Former Central Bank (CBC) governor Athanasios Orphanides has informed the House Ethics Committee that he could only take part in a scheduled session next month via teleconferencing, something that MPs oppose.
The committee had invited Orphanides to attend its November 3 meeting, part of their probe into individual issues that contributed to the eventual collapse of the island’s banking system.
Orphanides, who was governor at the time, was invited to shed light on the acquisition by Bank of Cyprus of Russia’s Uniastrum Bank in 2008.
BoC bought Uniastrum for a little under €400m and sold it recently for €7m.
In an email to the committee last Friday, Orphanides, who teaches at MIT and lives in the USA, told MPs that he could only take part in the session remotely.

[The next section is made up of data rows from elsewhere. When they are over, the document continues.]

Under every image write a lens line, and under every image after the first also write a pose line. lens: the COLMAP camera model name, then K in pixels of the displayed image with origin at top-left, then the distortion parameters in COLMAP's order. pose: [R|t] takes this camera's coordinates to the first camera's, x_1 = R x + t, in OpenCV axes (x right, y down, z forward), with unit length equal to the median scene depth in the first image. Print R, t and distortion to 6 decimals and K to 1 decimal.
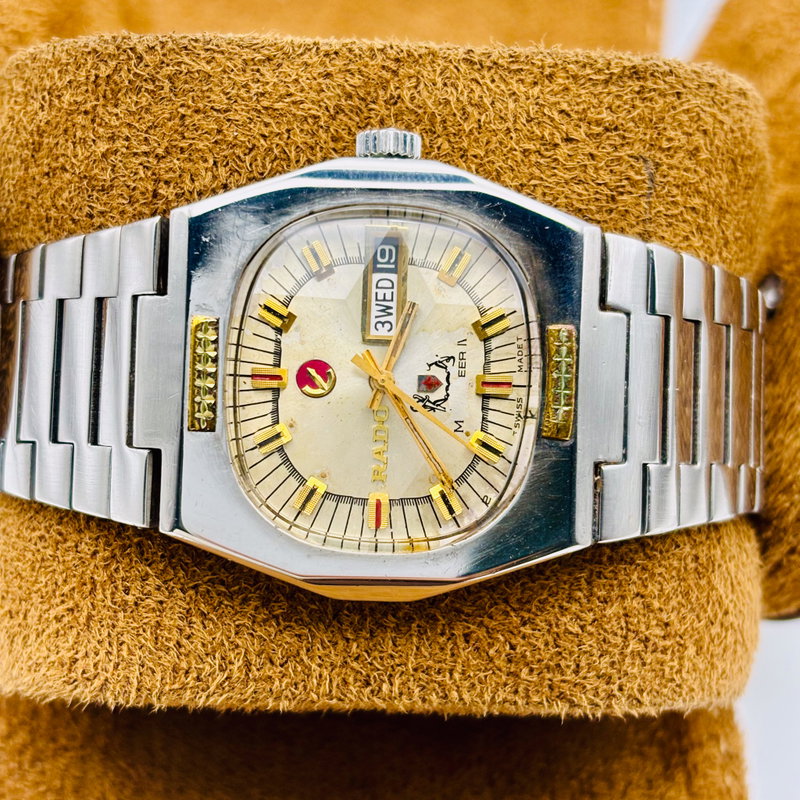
lens RADIAL K [[1602.6, 0, 400.0], [0, 1602.6, 400.0], [0, 0, 1]] dist [0.301742, -0.076941]
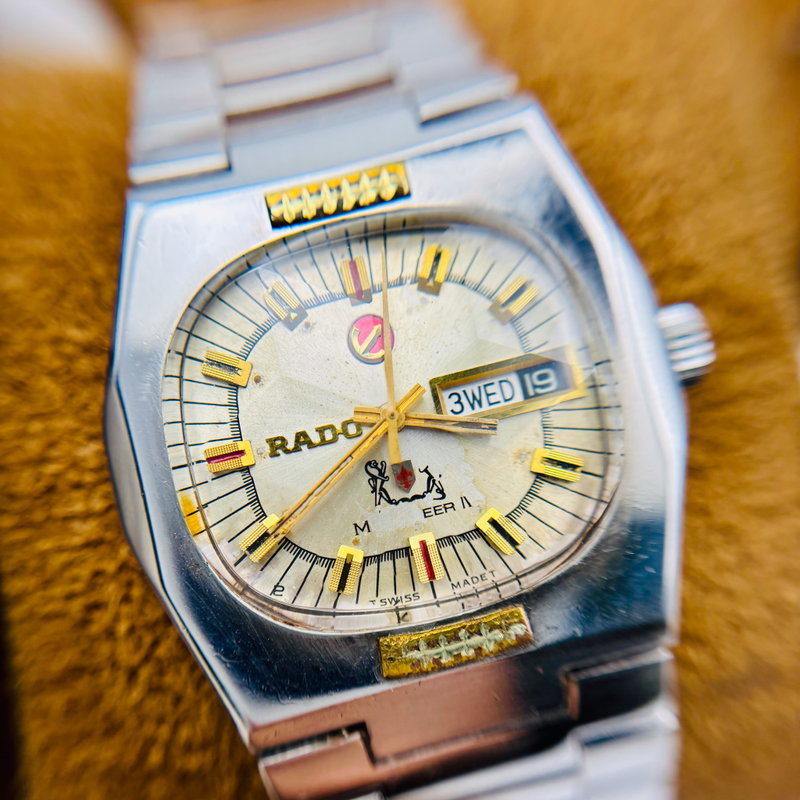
lens RADIAL K [[834.7, 0, 380.5], [0, 834.7, 430.3], [0, 0, 1]] dist [0.386314, -0.001888]
pose [[0.280236, 0.945849, -0.163821, 0.061208], [-0.959289, 0.282180, -0.011764, -0.000810], [0.035100, 0.160449, 0.986420, 0.586117]]
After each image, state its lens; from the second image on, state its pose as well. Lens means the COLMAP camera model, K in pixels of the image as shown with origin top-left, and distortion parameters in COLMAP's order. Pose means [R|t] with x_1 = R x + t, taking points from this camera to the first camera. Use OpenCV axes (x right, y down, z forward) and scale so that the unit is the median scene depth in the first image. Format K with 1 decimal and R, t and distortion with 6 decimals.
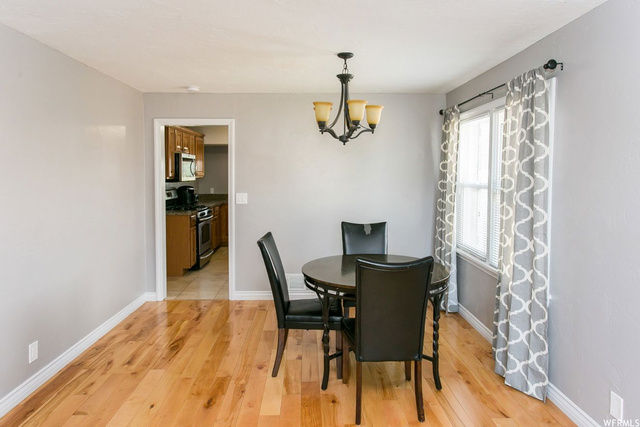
lens RADIAL K [[419.4, 0, 321.9], [0, 419.4, 197.8], [0, 0, 1]] dist [-0.005103, -0.000462]
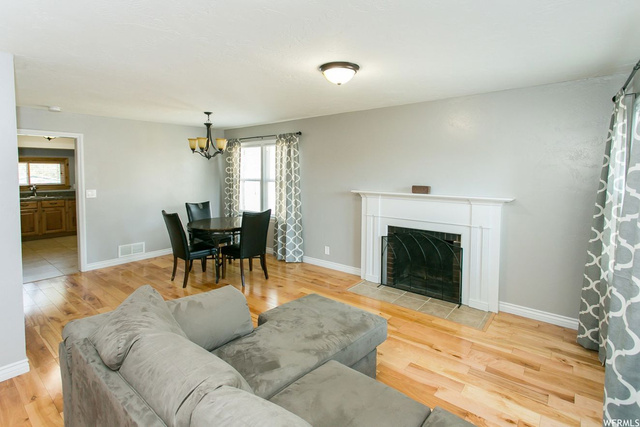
lens RADIAL K [[324.5, 0, 320.5], [0, 324.5, 187.9], [0, 0, 1]] dist [0.016384, 0.000297]
pose [[0.663933, -0.040781, 0.746679, -0.693132], [0.046242, 0.998840, 0.013436, 0.004777], [-0.746361, 0.025607, 0.665049, -0.344758]]
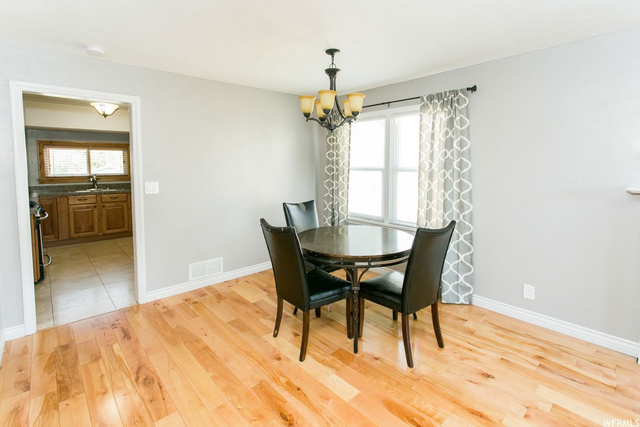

Orphanides said his experience and knowledge of the CBC’s operation and the European decision making framework could contribute substantively to the investigation of certain aspects of the catastrophe that took place after he was replaced by Panicos Demetriades.
The former governor said it was with regret that he has not seen any serious investigation into the CBC’s actions after his departure, including how the now defunct Laiki amassed some €9bln in emergency liquidity, and the role of various consultants hired by the supervisor at the time.
And this despite the reports concerning the loss of billion of euros that “led to the destruction of the country’s economy.”
The committee decided to convey Orphanides’ letter to the attorney-general telling him that he possessed information that could be useful in the probe into the banking collapse.
Regarding Orphanides’ presence before the committee, chairman Nicos Nicolaides said MPs were not prepared to start examining issues through teleconferencing.
It was not normal practice, he said.
“The matter of Mr Orphanides’ presence before the Ethics Committee will be discussed on Thursday during the (party) leaders meeting,” Nicolaides said. “The Ethics Committee’s decision is that it will not get into the process of teleconferencing.”
AKEL MP Aristos Damianou said parliament’s regulations and the constitution were not “a la carte.”
“If a new modern method of exercising legislative oversight is adopted, for which I personally have serious reservations whether it serves democracy … it cannot be for one person only.”